**WHAT TO PRODUCE:** Only the lines that contain the string "organisation" belong in the answer; pull them from the records.

----- DATA FOR THIS TASK -----

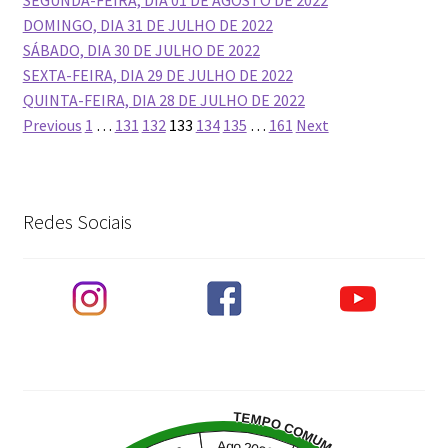
SEGUNDA-FEIRA, DIA 01 DE AGOSTO DE 2022
DOMINGO, DIA 31 DE JULHO DE 2022
SÁBADO, DIA 30 DE JULHO DE 2022
SEXTA-FEIRA, DIA 29 DE JULHO DE 2022
QUINTA-FEIRA, DIA 28 DE JULHO DE 2022
Navegação
Previous
1
…
131
132
133
134
135
…
161
Next
por
posts
Redes Sociais
TEMPO COMUM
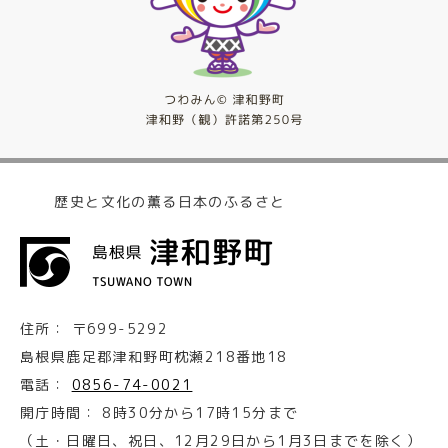
歴史と文化の薫る日本のふるさと
住所：
〒699-5292
島根県鹿足郡津和野町枕瀬218番地18
電話：
0856-74-0021
開庁時間：
8時30分から17時15分まで
（土・日曜日、祝日、12月29日から1月3日までを除く）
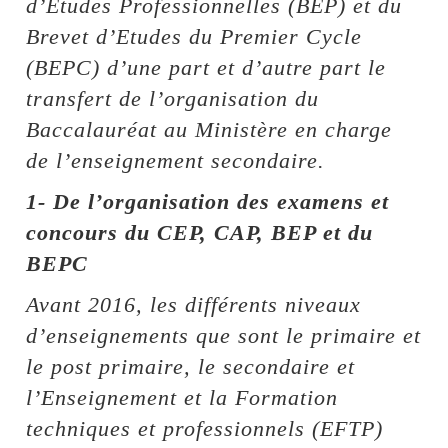
d’Etudes Professionnelles (BEP) et du
Brevet d’Etudes du Premier Cycle
(BEPC) d’une part et d’autre part le
transfert de l’organisation du
Baccalauréat au Ministère en charge
de l’enseignement secondaire.
1- De l’organisation des examens et
concours du CEP, CAP, BEP et du
BEPC
Avant 2016, les différents niveaux
d’enseignements que sont le primaire et
le post primaire, le secondaire et
l’Enseignement et la Formation
techniques et professionnels (EFTP)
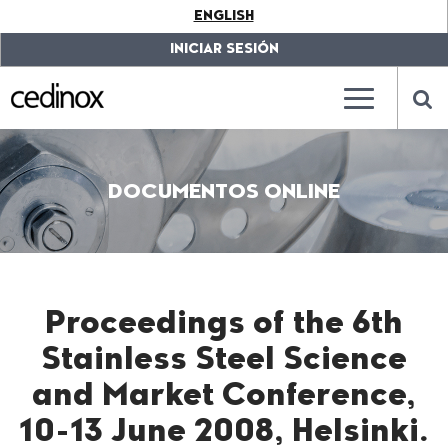
???
ENGLISH
label.access.jump.content???
???
label.access.jump.header???
???
INICIAR SESIÓN
label.access.jump.footer???
???
label.access.jump.menu???
???
???
label.mainna
lab
DOCUMENTOS ONLINE
Proceedings of the 6th
Stainless Steel Science
and Market Conference,
10-13 June 2008, Helsinki.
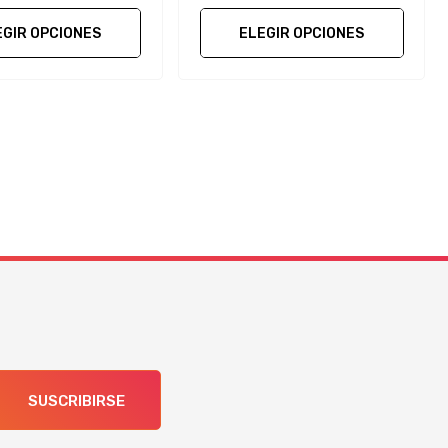
EGIR OPCIONES
ELEGIR OPCIONES
SUSCRIBIRSE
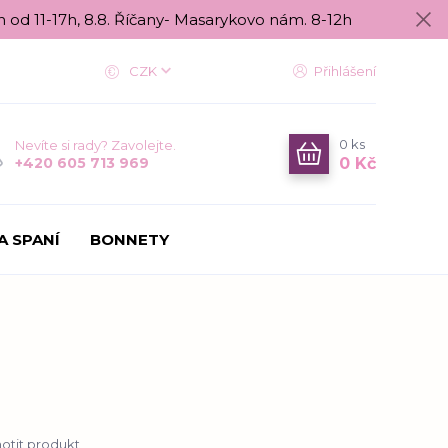
n od 11-17h, 8.8. Říčany- Masarykovo nám. 8-12h
CZK
Přihlášení
0
ks
Nevíte si rady? Zavolejte.
0 Kč
+420 605 713 969
A SPANÍ
BONNETY
tit produkt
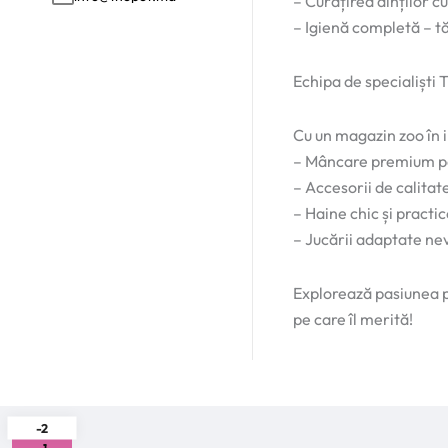
– Curățirea dinților c
– Igienă completă – t
Echipa de specialiști
Cu un magazin zoo în 
– Mâncare premium pen
– Accesorii de calitat
– Haine chic și practi
– Jucării adaptate nev
Explorează pasiunea pe
pe care îl merită!
-2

-----

**RESPONSE AREA:**
transfert de l’organisation du
1- De l’organisation des examens et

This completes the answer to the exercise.